Edit the entries below so that every "lens line" becomes "camera line", with nothing else altered, and leave the pictures out of your output.

═══ Records for the exercise

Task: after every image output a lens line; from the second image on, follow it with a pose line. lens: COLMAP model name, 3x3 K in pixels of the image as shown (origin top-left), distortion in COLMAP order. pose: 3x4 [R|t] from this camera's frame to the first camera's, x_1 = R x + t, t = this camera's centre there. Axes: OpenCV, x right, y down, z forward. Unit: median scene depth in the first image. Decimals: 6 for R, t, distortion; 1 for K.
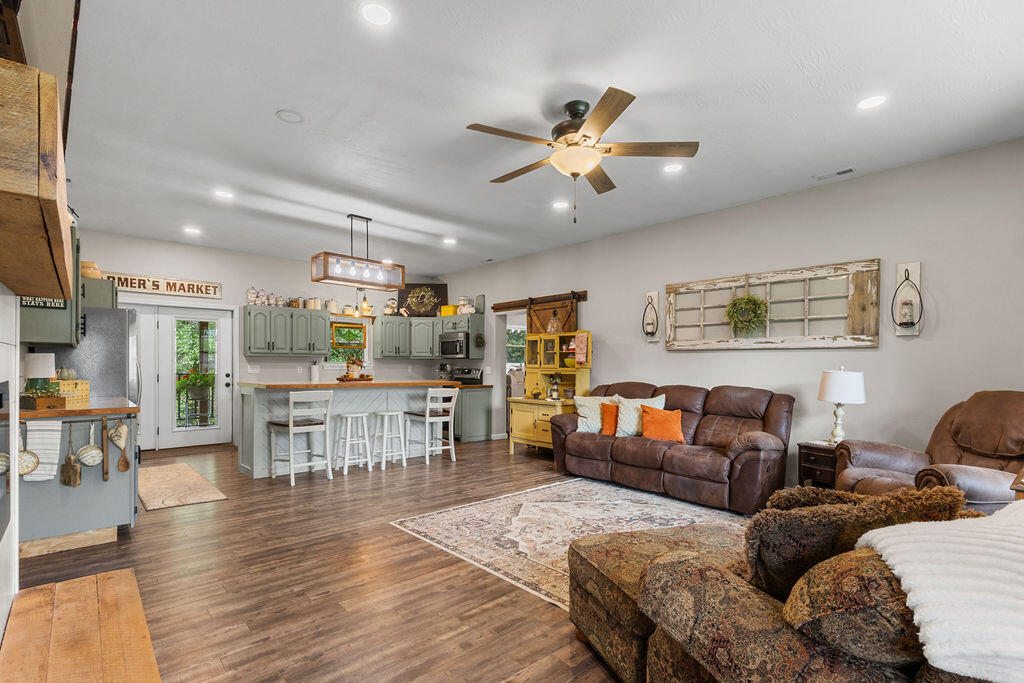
lens RADIAL K [[485.4, 0, 513.6], [0, 485.4, 376.3], [0, 0, 1]] dist [0.011600, 0.001919]
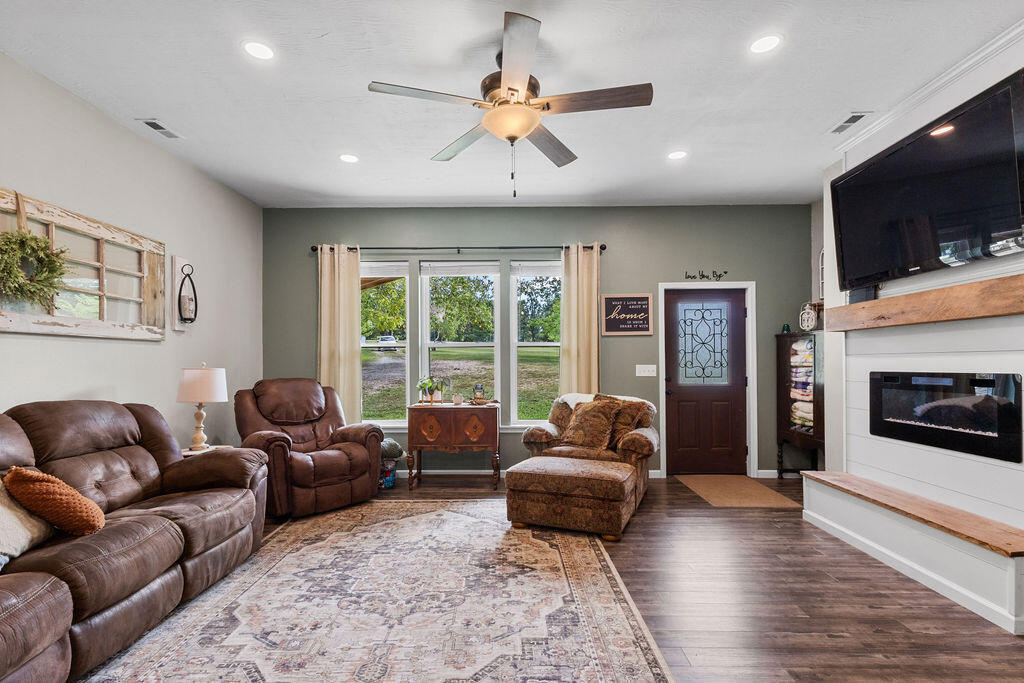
lens RADIAL K [[485.4, 0, 510.9], [0, 485.4, 359.6], [0, 0, 1]] dist [0.011600, 0.001919]
pose [[-0.736051, -0.003196, 0.676918, -0.333722], [0.015219, 0.999658, 0.021269, -0.034112], [-0.676755, 0.025957, -0.735751, 1.207464]]
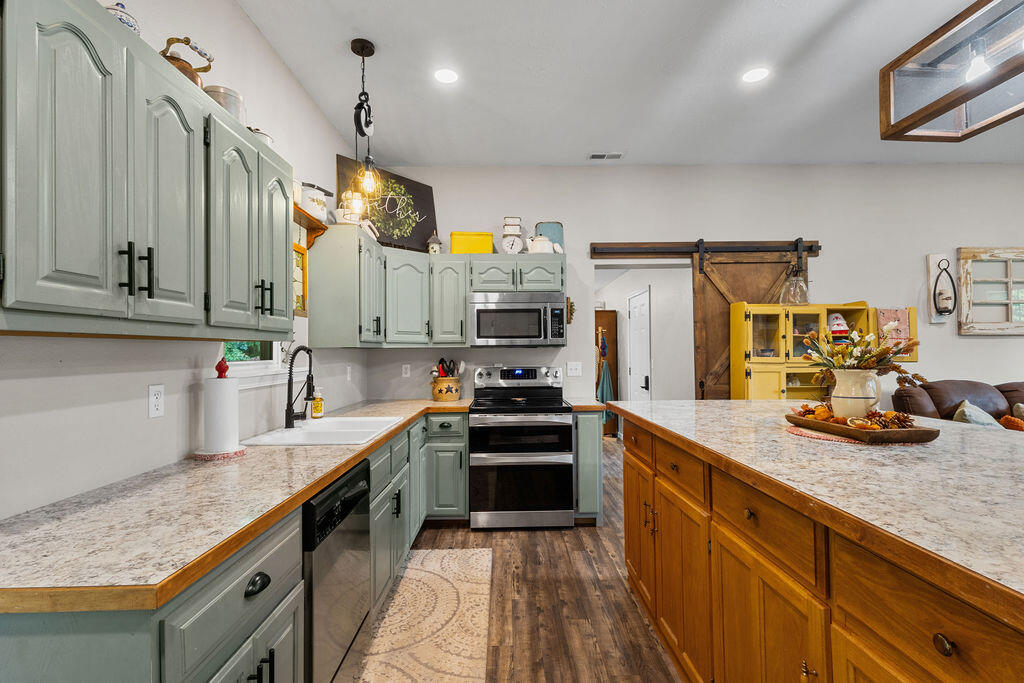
lens RADIAL K [[485.4, 0, 502.8], [0, 485.4, 343.2], [0, 0, 1]] dist [0.011600, 0.001919]
pose [[0.654908, -0.002667, 0.755704, -0.945899], [0.029732, 0.999310, -0.022240, -0.059338], [-0.755123, 0.037034, 0.654536, 1.381800]]
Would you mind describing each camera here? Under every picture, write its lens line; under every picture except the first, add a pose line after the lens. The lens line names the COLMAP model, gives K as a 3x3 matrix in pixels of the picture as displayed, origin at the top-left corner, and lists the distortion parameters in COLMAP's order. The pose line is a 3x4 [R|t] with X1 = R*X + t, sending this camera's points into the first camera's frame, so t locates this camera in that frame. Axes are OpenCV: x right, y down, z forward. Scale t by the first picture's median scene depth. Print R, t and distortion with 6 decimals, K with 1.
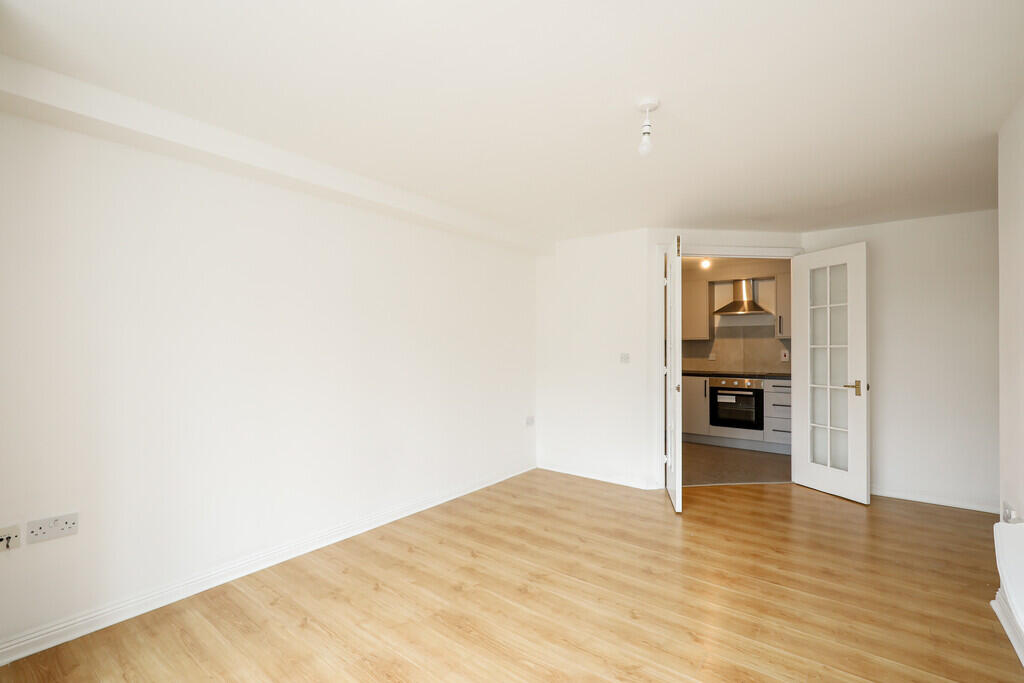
lens RADIAL K [[463.0, 0, 511.2], [0, 463.0, 342.0], [0, 0, 1]] dist [0.002050, -0.000113]
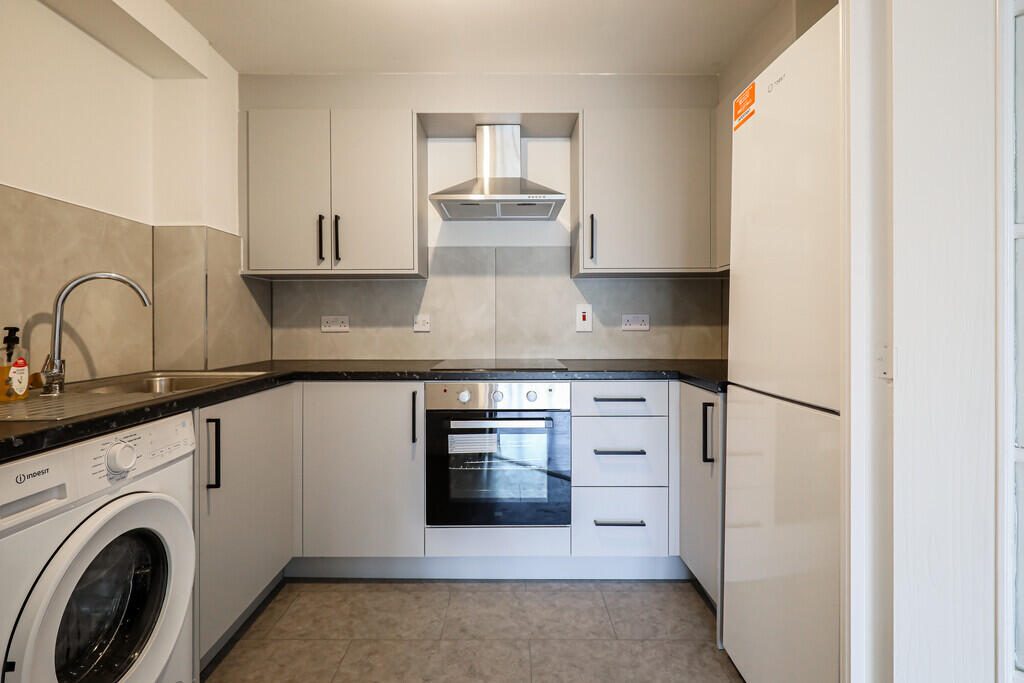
lens RADIAL K [[463.0, 0, 509.9], [0, 463.0, 330.3], [0, 0, 1]] dist [0.002050, -0.000113]
pose [[0.784346, -0.016565, 0.620103, 0.257719], [-0.003145, 0.999524, 0.030678, 0.027102], [-0.620316, -0.026012, 0.783921, 0.670327]]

══════

▶ _Response area_:
Task: after every image output a camera line; from the second image on, follow it with a pose line. lens: COLMAP model name, 3x3 K in pixels of the image as shown (origin top-left), distortion in COLMAP order. pose: 3x4 [R|t] from this camera's frame to the first camera's, x_1 = R x + t, t = this camera's centre there. Axes: OpenCV, x right, y down, z forward. Unit: median scene depth in the first image. Decimals: 6 for R, t, distortion; 1 for K.
lens RADIAL K [[485.4, 0, 513.6], [0, 485.4, 376.3], [0, 0, 1]] dist [0.011600, 0.001919]
lens RADIAL K [[485.4, 0, 510.9], [0, 485.4, 359.6], [0, 0, 1]] dist [0.011600, 0.001919]
pose [[-0.736051, -0.003196, 0.676918, -0.333722], [0.015219, 0.999658, 0.021269, -0.034112], [-0.676755, 0.025957, -0.735751, 1.207464]]
lens RADIAL K [[485.4, 0, 502.8], [0, 485.4, 343.2], [0, 0, 1]] dist [0.011600, 0.001919]
pose [[0.654908, -0.002667, 0.755704, -0.945899], [0.029732, 0.999310, -0.022240, -0.059338], [-0.755123, 0.037034, 0.654536, 1.381800]]
Would you mind describing each camera here? Under every picture, write its camera line; under every picture except the first, add a pose line after the lens. The camera line names the COLMAP model, gives K as a 3x3 matrix in pixels of the picture as displayed, origin at the top-left corner, and lists the distortion parameters in COLMAP's order. The pose line is a 3x4 [R|t] with X1 = R*X + t, sending this camera's points into the first camera's frame, so t locates this camera in that frame. Axes are OpenCV: x right, y down, z forward. Scale t by the first picture's median scene depth. Print R, t and distortion with 6 decimals, K with 1.
lens RADIAL K [[463.0, 0, 511.2], [0, 463.0, 342.0], [0, 0, 1]] dist [0.002050, -0.000113]
lens RADIAL K [[463.0, 0, 509.9], [0, 463.0, 330.3], [0, 0, 1]] dist [0.002050, -0.000113]
pose [[0.784346, -0.016565, 0.620103, 0.257719], [-0.003145, 0.999524, 0.030678, 0.027102], [-0.620316, -0.026012, 0.783921, 0.670327]]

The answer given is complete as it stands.